Dalam hal ini, sejarah telah menggambarkannya dengan nyata. Selain
pengaruh luar, masalah waktu sebenarnya juga ikut berperan dalam
pembentukan suatu kebudayaan. Misalnya, dalam fase pertama,
Indonesia mendapat pengaruh Islam (abad XI-XVI), dan dalam fase
ketiga mendapat pengaruh dari kebudayaan Barat (abad XVI-XX).
Penegasan atas pendapat Fischer adalah bahwa bagi manusia
modern. Lingkungan hidup yang sulit merupakan tantangan (challenge)
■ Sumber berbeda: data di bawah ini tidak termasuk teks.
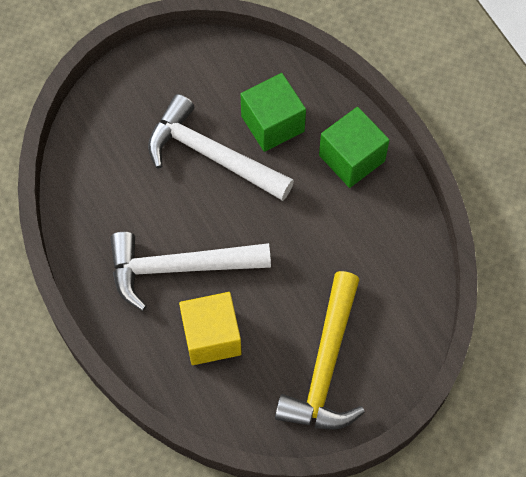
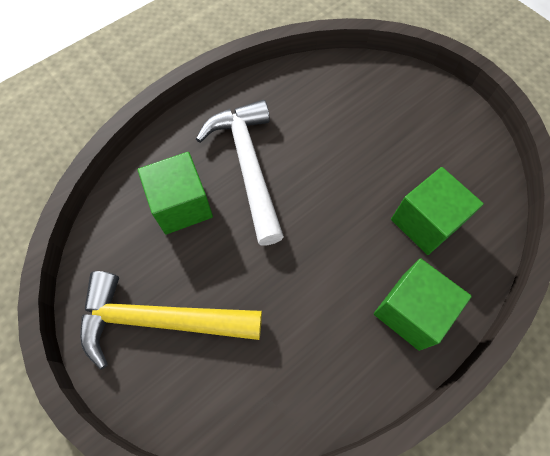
camera: 80 degrees right, 0 degrees up
(211, 155) = (372, 172): white hammer -> none
(211, 337) = (182, 205): yellow cube -> green cube

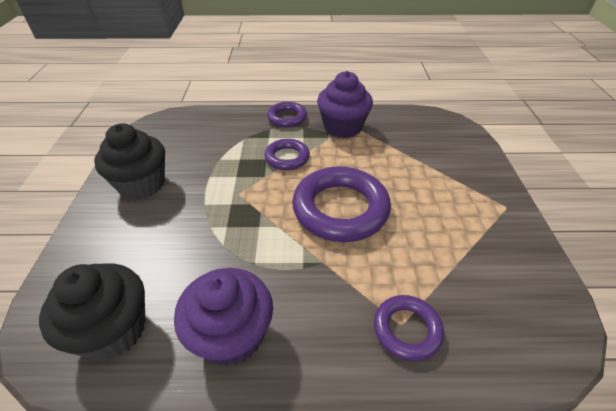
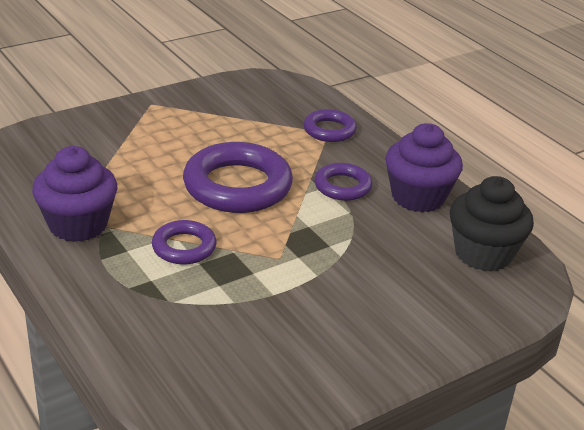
camera: 125 degrees left, 10 degrees down
(142, 184) = (339, 342): black cupcake -> none
(287, 118) = (87, 281): purple ring -> purple ring (342, 186)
untuk dicari jawabannya (response) agar kehidupannya dapat makin
maju. Jadi, mereka bukannya menyerah pada alam, melainkan mau
menaklukkan alam. Sedangkan kontak dengan bangsa lain justru perlu
diperhatikan dengan adanya budaya asli, apakh kuat atau lemah. Selain
itu, maju mundurnya suatu kebudayaan asli dapat ditinjau dari segi materi
atau rohaninya. Kebudayaan Barat yang sekarang dinilai lebih maju,
cendurung bersifat materi, sedangkan nilai rohaninya justru mundur.
Kebudayaan Timur pada umumnya secara materi belum maju, tetapi
secara rohani (spiritual) dinilai lebih tinggi daripada kebudayaan Barat.